Lessons from Malaysia
By davebirch posted Feb 6 2007 at 2:59 PM[Dave Birch] The Malaysian national ID card is known as MyKad and also as the Government Multi-Purpose Card (GMPC), which since 2001 has been issued on a smart card platform. It was one of the world's first smart ID cards, so by now we ought be able to learn some useful lessons from a study of its trajectory. The key point to note, in informing the debate elsewhere, is that after half-a-billion ringgits spend and 20 million MyKads issued, the anticipated multi-application boom has failed to materialise. The card was planned to have eight separate applications by now, but it's only use is for ID. The other applications have just not migrated. Of the 10 million drivers in Malaysia, only 1.3 million have added their driving licence information to their MyKads. Of the six million international passport holders, fewer than half a million have opted to include passport information on their MyKad.
As part of the national rollout of MyKad, the government had planned to re-issue the majority of paper ID cards (around 15 million) with smart cards over a period of about four years. Although not a mandatory upgrade for citizens (an ID card is mandatory even if it is the existing paper version) they are encouraged to upgrade with the incentive of a free replacement card before this date.
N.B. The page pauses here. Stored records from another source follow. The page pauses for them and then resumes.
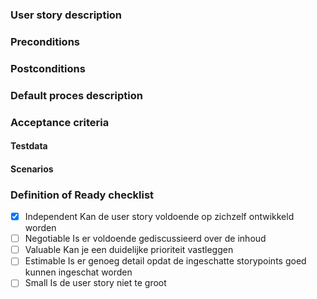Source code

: ### User story description

### Preconditions

### Postconditions

### Default proces description

### Acceptance criteria

#### Testdata

#### Scenarios

### Definition of Ready checklist
- [x] Independent  Kan de user story voldoende op zichzelf ontwikkeld worden
- [ ] Negotiable Is er voldoende gediscussieerd over de inhoud
- [ ] Valuable Kan je een duidelijke prioriteit vastleggen
- [ ] Estimable Is er genoeg detail opdat de ingeschatte storypoints goed kunnen ingeschat worden
- [ ] Small Is de user story niet te groot
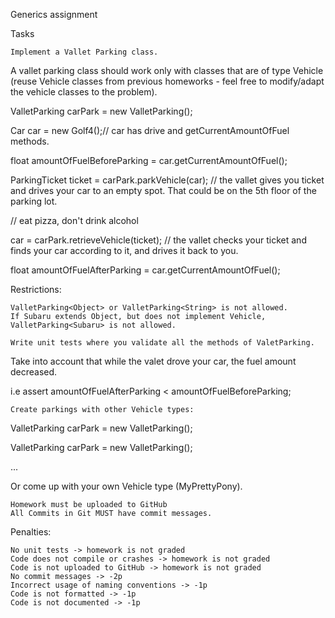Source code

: Generics assignment

Tasks

    Implement a Vallet Parking class.

A vallet parking class should work only with classes that are of type Vehicle (reuse Vehicle classes from previous homeworks - feel free to modify/adapt the vehicle classes to the problem).

ValletParking<Car> carPark = new ValletParking<Car>();

Car car = new Golf4();// car has drive and getCurrentAmountOfFuel methods.

float amountOfFuelBeforeParking = car.getCurrentAmountOfFuel();

ParkingTicket ticket = carPark.parkVehicle(car); // the vallet gives you ticket and drives your car to an empty spot. That could be on the 5th floor of the parking lot.

// eat pizza, don't drink alcohol

car = carPark.retrieveVehicle(ticket); // the vallet checks your ticket and finds your car according to it, and drives it back to you.

float amountOfFuelAfterParking = car.getCurrentAmountOfFuel();

Restrictions:

    ValletParking<Object> or ValletParking<String> is not allowed.
    If Subaru extends Object, but does not implement Vehicle, ValletParking<Subaru> is not allowed.

    Write unit tests where you validate all the methods of ValetParking.

Take into account that while the valet drove your car, the fuel amount decreased.

i.e assert amountOfFuelAfterParking < amountOfFuelBeforeParking;

    Create parkings with other Vehicle types:

ValletParking<Helicopter> carPark = new ValletParking<Helicopter>();

ValletParking<Motorcycle> carPark = new ValletParking<Motorcycle>();

...

Or come up with your own Vehicle type (MyPrettyPony).

    Homework must be uploaded to GitHub
    All Commits in Git MUST have commit messages.

Penalties:

    No unit tests -> homework is not graded
    Code does not compile or crashes -> homework is not graded
    Code is not uploaded to GitHub -> homework is not graded
    No commit messages -> -2p
    Incorrect usage of naming conventions -> -1p
    Code is not formatted -> -1p
    Code is not documented -> -1p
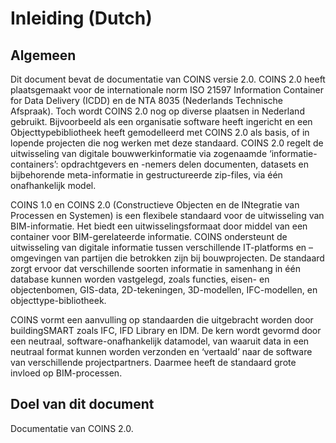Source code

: # Inleiding (Dutch)

## Algemeen
Dit document bevat de documentatie van COINS versie 2.0. COINS 2.0 heeft plaatsgemaakt voor de internationale norm ISO 21597 Information Container for Data Delivery (ICDD) en de NTA 8035 (Nederlands Technische Afspraak). Toch wordt COINS 2.0 nog op diverse plaatsen in Nederland gebruikt. Bijvoorbeeld als een organisatie software heeft ingericht en een Objecttypebibliotheek heeft gemodelleerd met COINS 2.0 als basis, of in lopende projecten die nog werken met deze standaard. COINS 2.0 regelt de uitwisseling van digitale bouwwerkinformatie via zogenaamde ‘informatie-containers’: opdrachtgevers en -nemers delen documenten, datasets en bijbehorende meta-informatie in gestructureerde zip-files, via één onafhankelijk model.

COINS 1.0 en COINS 2.0 (Constructieve Objecten en de INtegratie van Processen en Systemen) is een flexibele standaard voor de uitwisseling van BIM-informatie. Het biedt een uitwisselingsformaat door middel van een container voor BIM-gerelateerde informatie. COINS ondersteunt de uitwisseling van digitale informatie tussen verschillende IT-platforms en –omgevingen van partijen die betrokken zijn bij bouwprojecten. De standaard zorgt ervoor dat verschillende soorten informatie in samenhang in één database kunnen worden vastgelegd, zoals functies, eisen- en objectenbomen, GIS-data, 2D-tekeningen, 3D-modellen, IFC-modellen, en objecttype-bibliotheek.

COINS vormt een aanvulling op standaarden die uitgebracht worden door buildingSMART zoals IFC, IFD Library en IDM. De kern wordt gevormd door een neutraal, software-onafhankelijk datamodel, van waaruit data in een neutraal format kunnen worden verzonden en ‘vertaald’ naar de software van verschillende projectpartners. Daarmee heeft de standaard grote invloed op BIM-processen.

## Doel van dit document
Documentatie van COINS 2.0.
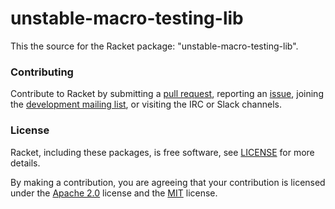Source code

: # unstable-macro-testing-lib

This the source for the Racket package: "unstable-macro-testing-lib".

### Contributing

Contribute to Racket by submitting a [pull request], reporting an
[issue], joining the [development mailing list], or visiting the
IRC or Slack channels.

### License

Racket, including these packages, is free software, see [LICENSE]
for more details.

By making a contribution, you are agreeing that your contribution
is licensed under the [Apache 2.0] license and the [MIT] license.

[MIT]: https://github.com/racket/racket/blob/master/racket/src/LICENSE-MIT.txt
[Apache 2.0]: https://www.apache.org/licenses/LICENSE-2.0.txt
[pull request]: https://github.com/racket/unstable-macro-testing-lib/pulls
[issue]: https://github.com/racket/unstable-macro-testing-lib/issues
[development mailing list]: https://lists.racket-lang.org
[LICENSE]: LICENSE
Citizens become eligible for MyKad at 12 years old and, because an ID card is required for many activities (eg, opening a bank account or interacting with Government departments), most citizens opt to apply for the card then rather than wait until their 18th birthday, at which point an ID card is mandatory and they can be fined for not holding one. The cards were designed to support a broad set of applications:
- Government: National ID (including fingerprint), Passport, Driving licence, Health Card;
- Financial: e-Purse and ATM; The financial applications are provided by MEPS, a national banking network operator.
- Transport: Contactless road tolling: The ID card has to be put in a transponder in the vehicle;
- Remote authentication: PKI certificate.
The PKI and health applications were added since the original card was issued and required an upgrade to a 64Kb card (from the original 32Kb). Not all the cards in circulation have all of applications: of the issued cards, only approximately 450,000 cards contain the extra contactless Touch 'n Go application, requiring a separate contactless MIFARE Classic chip.
These new applications haven't yet made the card a compelling proposition for all Malaysians. Deputy Home Minister Datuk Tan Chai Ho has said there are some 200,000 uncollected MyKad which cost the government RM38 each to produce, and these cards will be sent to the JPN headquarters in Putrajaya to be destroyed. He also noted that as of January 2007, "There are 400,080 Malaysians who have yet to apply for their MyKad. Although the government has not announced the expiry date for the old identification cards, they should not wait until the last minute."
The original multi-application vision (which was not confined to MyKad) for this kind of ID card was that if would replace a wallet full of cards with one. But in practice, Malaysians have proved reluctant to entrust their entire life to a single card (and there's no reason to suspect anyone else will act differently). As the New Straits Times said "The prime reason for this is the fear that losing ones MyKad means not just losing ones identification document but also being cut off from ATM and credit-card access, even if this is only temporary". The issue over loss is very real. According to the Deputy Home Affairs Minister Dato Tan Chai Ho, in the last three years more than 2.3 million MyKads (which only have a guaranteed lifetime of one year) have been reported lost. Another reason for the limited usage is lack of infrastructure: the cards have no ecology. The police insist on drivers producing conventional driving licences because officers don't have MyKad readers and as I understand it, only one hospital in the entire country can retrieve medical details from the cards.
Private sector use of the card has also been very limited. By and large, banks have preferred to add the "Touch and Go" low-value payment function to their own cards rather than add a bank application to MyKad. Thus the 18 million MEPS Cash purses on MyKad cards are rarely used (and I'm not sure that the 16 million on bank ATM cards are used much more). But there are now moves afoot to boost private sector use by adding a loyalty scheme to the card, a move presumably being studied closely in the U.K., Australia and other countries planning the introduction of smart ID cards. The cards will have a loyalty number added to them so that retailers can use it to link to their own schemes rather than issuing their own cards.
My opinions are my own (I think) and are presented solely in my capacity as an interested member of the general public.